[Collected data]
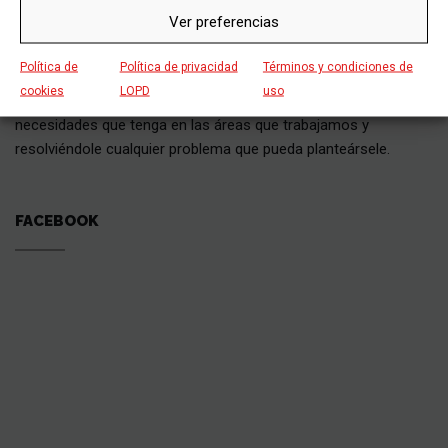
SOBRE NOSOTROS
Ver preferencias
Política de
Política de privacidad
Términos y condiciones de
Grupo Siebla cuenta con un eficaz equipo de profesionales que
cookies
LOPD
uso
están gustosos de atenderle y solucionarle las dudas y
necesidades que tenga en las áreas que trabajamos y
resolviéndole cualquier problema que pueda planteársele.
FACEBOOK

» TASK TO CARRY OUT:
Each record above has to be written out again in full, but its pictures must not be.

» SOLUTION FOR THIS PROBLEM:
SOBRE NOSOTROS
Ver preferencias
Política de
Política de privacidad
Términos y condiciones de
Grupo Siebla cuenta con un eficaz equipo de profesionales que
cookies
LOPD
uso
están gustosos de atenderle y solucionarle las dudas y
necesidades que tenga en las áreas que trabajamos y
resolviéndole cualquier problema que pueda planteársele.
FACEBOOK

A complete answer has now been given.